For everything that Christ taught, everything that makes the New Testament new, and better than the Old, everything that is distinctively Christian as opposed to merely Jewish, is summed up in the knowledge of the Fatherhood of God.  ‘Father’ is the Christian name for God.  Our understanding of Christianity cannot be better than our grasp of adoption.

JI Packer, Knowing God, ??

For Packer, like Paul (as we are about to discover), the true heart of Christianity is not in articles of faith, or good and kind behaviour, but in a relationship: God as our Father and us as his children.
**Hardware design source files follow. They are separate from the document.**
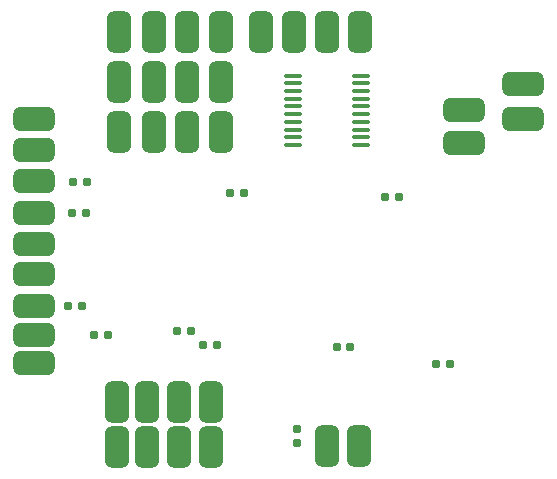
<source format=gbr>
%TF.GenerationSoftware,KiCad,Pcbnew,(6.0.1)*%
%TF.CreationDate,2022-08-29T10:58:40+03:00*%
%TF.ProjectId,flight controller,666c6967-6874-4206-936f-6e74726f6c6c,rev?*%
%TF.SameCoordinates,Original*%
%TF.FileFunction,Paste,Bot*%
%TF.FilePolarity,Positive*%
%FSLAX46Y46*%
G04 Gerber Fmt 4.6, Leading zero omitted, Abs format (unit mm)*
G04 Created by KiCad (PCBNEW (6.0.1)) date 2022-08-29 10:58:40*
%MOMM*%
%LPD*%
G01*
G04 APERTURE LIST*
G04 Aperture macros list*
%AMRoundRect*
0 Rectangle with rounded corners*
0 $1 Rounding radius*
0 $2 $3 $4 $5 $6 $7 $8 $9 X,Y pos of 4 corners*
0 Add a 4 corners polygon primitive as box body*
4,1,4,$2,$3,$4,$5,$6,$7,$8,$9,$2,$3,0*
0 Add four circle primitives for the rounded corners*
1,1,$1+$1,$2,$3*
1,1,$1+$1,$4,$5*
1,1,$1+$1,$6,$7*
1,1,$1+$1,$8,$9*
0 Add four rect primitives between the rounded corners*
20,1,$1+$1,$2,$3,$4,$5,0*
20,1,$1+$1,$4,$5,$6,$7,0*
20,1,$1+$1,$6,$7,$8,$9,0*
20,1,$1+$1,$8,$9,$2,$3,0*%
G04 Aperture macros list end*
%ADD10RoundRect,0.500000X-0.500000X-1.250000X0.500000X-1.250000X0.500000X1.250000X-0.500000X1.250000X0*%
%ADD11RoundRect,0.160000X0.197500X0.160000X-0.197500X0.160000X-0.197500X-0.160000X0.197500X-0.160000X0*%
%ADD12RoundRect,0.500000X0.500000X1.250000X-0.500000X1.250000X-0.500000X-1.250000X0.500000X-1.250000X0*%
%ADD13RoundRect,0.160000X-0.197500X-0.160000X0.197500X-0.160000X0.197500X0.160000X-0.197500X0.160000X0*%
%ADD14RoundRect,0.500000X1.250000X-0.500000X1.250000X0.500000X-1.250000X0.500000X-1.250000X-0.500000X0*%
%ADD15RoundRect,0.155000X0.212500X0.155000X-0.212500X0.155000X-0.212500X-0.155000X0.212500X-0.155000X0*%
%ADD16RoundRect,0.100000X0.637500X0.100000X-0.637500X0.100000X-0.637500X-0.100000X0.637500X-0.100000X0*%
%ADD17RoundRect,0.500000X-1.250000X0.500000X-1.250000X-0.500000X1.250000X-0.500000X1.250000X0.500000X0*%
%ADD18RoundRect,0.160000X0.160000X-0.197500X0.160000X0.197500X-0.160000X0.197500X-0.160000X-0.197500X0*%
G04 APERTURE END LIST*
D10*
%TO.C,Elv2*%
X133300000Y-108000000D03*
%TD*%
%TO.C,Panic*%
X145800000Y-107900000D03*
%TD*%
D11*
%TO.C,R3*%
X133800000Y-99400000D03*
X132605000Y-99400000D03*
%TD*%
D12*
%TO.C,Elv2*%
X134100000Y-72900000D03*
%TD*%
%TO.C,S4*%
X145900000Y-72900000D03*
%TD*%
D13*
%TO.C,R9*%
X121200000Y-96100000D03*
X122395000Y-96100000D03*
%TD*%
D14*
%TO.C,3.3V*%
X159700000Y-77300000D03*
%TD*%
D15*
%TO.C,C12*%
X149200000Y-86800000D03*
X148065000Y-86800000D03*
%TD*%
D12*
%TO.C,S1*%
X137500000Y-72900000D03*
%TD*%
D16*
%TO.C,U4*%
X145962500Y-76575000D03*
X145962500Y-77225000D03*
X145962500Y-77875000D03*
X145962500Y-78525000D03*
X145962500Y-79175000D03*
X145962500Y-79825000D03*
X145962500Y-80475000D03*
X145962500Y-81125000D03*
X145962500Y-81775000D03*
X145962500Y-82425000D03*
X140237500Y-82425000D03*
X140237500Y-81775000D03*
X140237500Y-81125000D03*
X140237500Y-80475000D03*
X140237500Y-79825000D03*
X140237500Y-79175000D03*
X140237500Y-78525000D03*
X140237500Y-77875000D03*
X140237500Y-77225000D03*
X140237500Y-76575000D03*
%TD*%
D12*
%TO.C, *%
X128500000Y-81300000D03*
%TD*%
%TO.C,AilR*%
X128500000Y-72900000D03*
%TD*%
D17*
%TO.C,SCL*%
X118300000Y-88200000D03*
%TD*%
D12*
%TO.C, *%
X133300000Y-104200000D03*
%TD*%
%TO.C,  *%
X125300000Y-104200000D03*
%TD*%
D11*
%TO.C,R6*%
X131600000Y-98200000D03*
X130405000Y-98200000D03*
%TD*%
D15*
%TO.C,C13*%
X145100000Y-99500000D03*
X143965000Y-99500000D03*
%TD*%
D14*
%TO.C,GND*%
X154700000Y-82300000D03*
%TD*%
D11*
%TO.C,R15*%
X136095000Y-86500000D03*
X134900000Y-86500000D03*
%TD*%
D12*
%TO.C,S2*%
X140300000Y-72900000D03*
%TD*%
D17*
%TO.C,Rx6*%
X118300000Y-90800000D03*
%TD*%
D12*
%TO.C, *%
X134100000Y-81300000D03*
%TD*%
%TO.C, *%
X131300000Y-77100000D03*
%TD*%
D10*
%TO.C,AilR*%
X127900000Y-108000000D03*
%TD*%
D12*
%TO.C, *%
X125500000Y-81300000D03*
%TD*%
D13*
%TO.C,R7*%
X152302500Y-101000000D03*
X153497500Y-101000000D03*
%TD*%
D14*
%TO.C,5V*%
X159700000Y-80200000D03*
%TD*%
%TO.C,GND*%
X154700000Y-79500000D03*
%TD*%
D10*
%TO.C,Elv1*%
X130600000Y-108000000D03*
%TD*%
D17*
%TO.C,Tx6*%
X118300000Y-93400000D03*
%TD*%
D12*
%TO.C, *%
X131300000Y-81300000D03*
%TD*%
D11*
%TO.C,R10*%
X124597500Y-98500000D03*
X123402500Y-98500000D03*
%TD*%
%TO.C,R12*%
X122697500Y-88200000D03*
X121502500Y-88200000D03*
%TD*%
D17*
%TO.C,Rx1*%
X118300000Y-98500000D03*
%TD*%
%TO.C,SDA*%
X118300000Y-85500000D03*
%TD*%
D18*
%TO.C,R13*%
X140600000Y-107700000D03*
X140600000Y-106505000D03*
%TD*%
D11*
%TO.C,R11*%
X122797500Y-85600000D03*
X121602500Y-85600000D03*
%TD*%
D12*
%TO.C,AilL*%
X125500000Y-72900000D03*
%TD*%
%TO.C, *%
X128500000Y-77100000D03*
%TD*%
D10*
%TO.C,Curr*%
X143100000Y-107900000D03*
%TD*%
%TO.C,AilL*%
X125300000Y-108000000D03*
%TD*%
D17*
%TO.C,Rx3*%
X118300000Y-82900000D03*
%TD*%
%TO.C,Tx3*%
X118300000Y-80200000D03*
%TD*%
%TO.C,Tx1*%
X118300000Y-100900000D03*
%TD*%
%TO.C,SBus*%
X118300000Y-96100000D03*
%TD*%
D12*
%TO.C, *%
X134100000Y-77100000D03*
%TD*%
%TO.C, *%
X127900000Y-104200000D03*
%TD*%
%TO.C,S3*%
X143100000Y-72900000D03*
%TD*%
%TO.C, *%
X125500000Y-77100000D03*
%TD*%
%TO.C,Elv1*%
X131300000Y-72900000D03*
%TD*%
%TO.C, *%
X130600000Y-104200000D03*
%TD*%
M02*

</source>
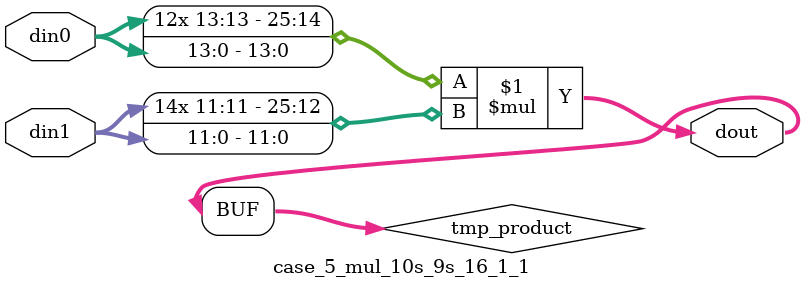
<source format=v>

`timescale 1 ns / 1 ps

 module case_5_mul_10s_9s_16_1_1(din0, din1, dout);
parameter ID = 1;
parameter NUM_STAGE = 0;
parameter din0_WIDTH = 14;
parameter din1_WIDTH = 12;
parameter dout_WIDTH = 26;

input [din0_WIDTH - 1 : 0] din0; 
input [din1_WIDTH - 1 : 0] din1; 
output [dout_WIDTH - 1 : 0] dout;

wire signed [dout_WIDTH - 1 : 0] tmp_product;



























assign tmp_product = $signed(din0) * $signed(din1);








assign dout = tmp_product;





















endmodule

</source>
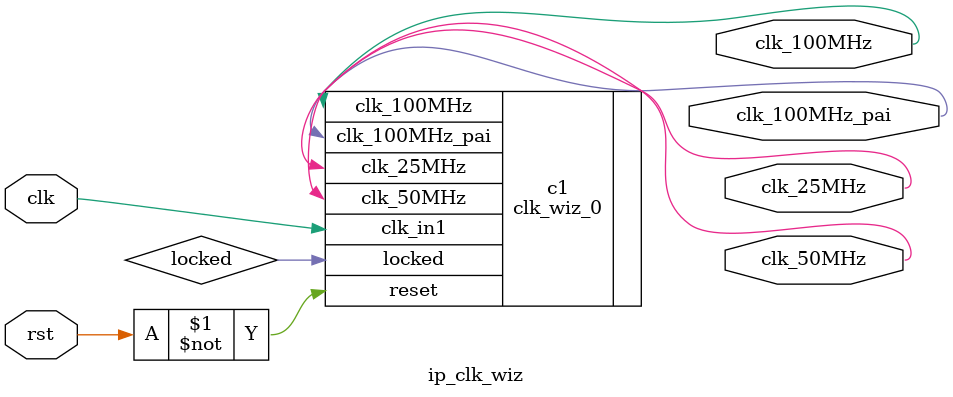
<source format=v>
module ip_clk_wiz (
    input            clk                ,
    input            rst              ,
    output           clk_100MHz         ,
    output           clk_100MHz_pai     ,
    output           clk_50MHz          ,
    output           clk_25MHz          
);

wire locked;

//----------- Begin Cut here for INSTANTIATION Template ---// INST_TAG
  clk_wiz_0 c1
   (
    .clk_100MHz     (clk_100MHz),                 // output clk_100MHz
    .clk_100MHz_pai (clk_100MHz_pai),          // output clk_100MHz_pai
    .clk_50MHz      (clk_50MHz),                       // output clk_50MHz
    .clk_25MHz      (clk_25MHz),                       // output clk_25MHz
    .reset          (~rst),                               // input reset
    .locked         (locked),                             // output locked
    .clk_in1        (clk));                           // input clk_in1
// INST_TAG_END ------ End INSTANTIATION Template ---------


endmodule
</source>
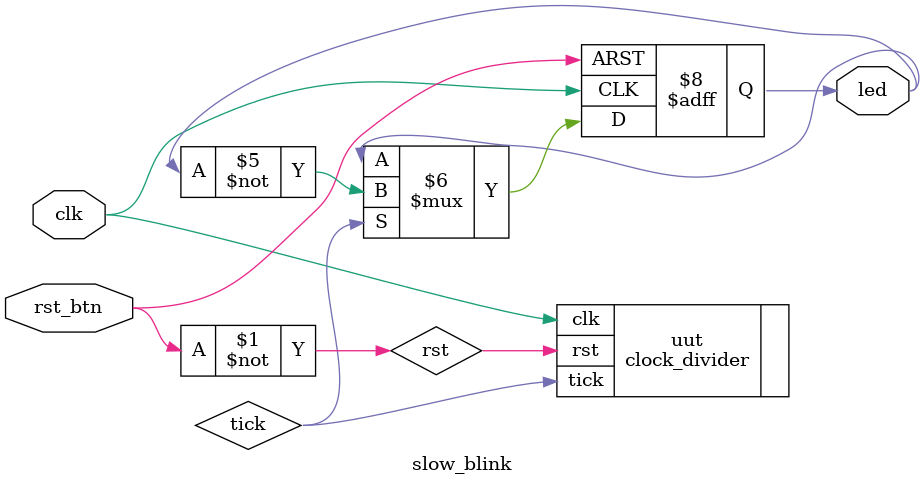
<source format=v>

module slow_blink (

    // Inputs
    input           clk,
    input           rst_btn,    
    
    // Outputs
    output  reg     led
);

    // Settings
    localparam MODULO = 6000000;    // Toggle LED every 0.5 s with 12 MHz clk
    
    // Internal signals
    wire    rst;
    wire    tick;
    
    // Invert reset button
    assign rst = ~rst_btn;

    // Instantiate clock divider
    clock_divider #(
        .MODULO(MODULO)
    ) uut (
        .clk(clk),
        .rst(rst),
        .tick(tick)
    );
    
    // Example using clock divider to blink LED
    always @ (posedge clk or posedge rst) begin
        if (rst == 1'b1) begin
            led <= 1'b0;
        end else if (tick == 1'b1) begin
            led <= ~led;
        end
    end
    
endmodule
</source>
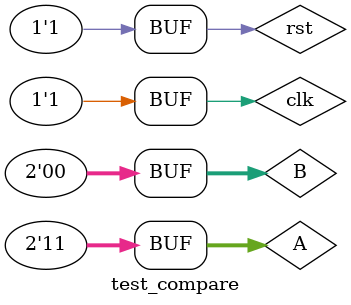
<source format=v>


module test_compare();
	reg clk;
	reg rst;
	reg[1:0] A,B;
	wire AGTB;
	wire AEQB;
	wire ALTB;

	compare U1(
		.clk(clk),
		.rst(rst),
		.A(A),
		.B(B),
		.AGTB(AGTB),
		.AEQB(AEQB),
		.ALTB(ALTB));

	initial begin
		rst = 0;
		#1000000;
		rst = 1;
	end

	always begin
		clk <= 0;
		#10;
		clk <= 1;
		#10;
	end
	always begin
		A <= 2'b00;
		B <= 2'b00;
		#100;
		A <= 2'b00;
		B <= 2'b01;
		#100;
		A <= 2'b00;
		B <= 2'b10;
		#100;
		A <= 2'b00;
		B <= 2'b11;
		#100;
		A <= 2'b00;
		B <= 2'b00;
		#100;
		A <= 2'b01;
		B <= 2'b00;
		#100;
		A <= 2'b10;
		B <= 2'b00;
		#100;
		A <= 2'b11;
		B <= 2'b00;
		#100;
	end
endmodule

</source>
And that is what Paul is talking about in those short verses we heard, from Galatians.  They sum up, rather neatly I have to say, what the Christian faith is all about.

‘That we might receive’

He begins (4): when the set time had fully come.  This was no whim, or spur-of-the-moment decision.  God did not send his one and only Son, in the same way that we might decide which pair of socks to wear in the morning.

No: it was part of God’s plan all along.  Things don’t happen to God unexpectedly or by accident.  He is in ultimate control of history, he is above, beyond and yet within it, moving it, shaping it.

So, when the time was perfect (4), God sent his Son, born of a woman, born under the law.  The New Testament is very clear on this: Jesus was truly one of us.  He wasn’t pretending, like the Greek gods who would take on human form to trick people.  Jesus was 100% human being.  He had a mum, and he had to obey the law, just like you and me.  He even had to pay his taxes!

But why?  Paul continues (5): to redeem those under the law.  Jesus came to set us free, to pay the redemption-price so we would no longer be slaves to our sin.  And that is a wonderful truth!  Because of Jesus we are freed and put right with God, instead of deserving punishment.  If you are a Christian, you are completely and fully forgiven.

And a lot of the time, we Christians stop there, as if that’s all there is.  Don’t get me wrong, forgiveness is great, but it does go hand-in-hand with my failure, with my need for that forgiveness.  It’s so common for Christians to feel tremendous guilt – after all, we are those who know that our sins are so bad, Jesus had to die on the cross to pay the price for them.

But that’s sad – and actually downright wrong – because Paul doesn’t stop there.  So neither should we.

When the set time had fully come, God sent his Son, born of a woman, born under the law, to redeem those under the law, that we might receive adoption to sonship.

Galatians 4.4-5 (NIV), emphasis added

Jesus redeemed us so that we might adopted into God’s families, adopted to sonship.  Paul doesn’t mean we will all be boys, but that we have all the rights and privileges of the male heir

You see, Prince William and Prince Harry are, on the one hand, exactly the same.  They are both sons of Prince Charles, they are both princes.  But on the other hand, they couldn’t be more different.  Prince William will, one day, be king.  Harry will not – barring a tragedy.  They are both sons, but only one is an heir.

And yet, with God, and through Jesus, we are all not only children of God but also heirs: every single one of us gets the rights and benefits of being the heir - all because God is so abundantly generous in Jesus!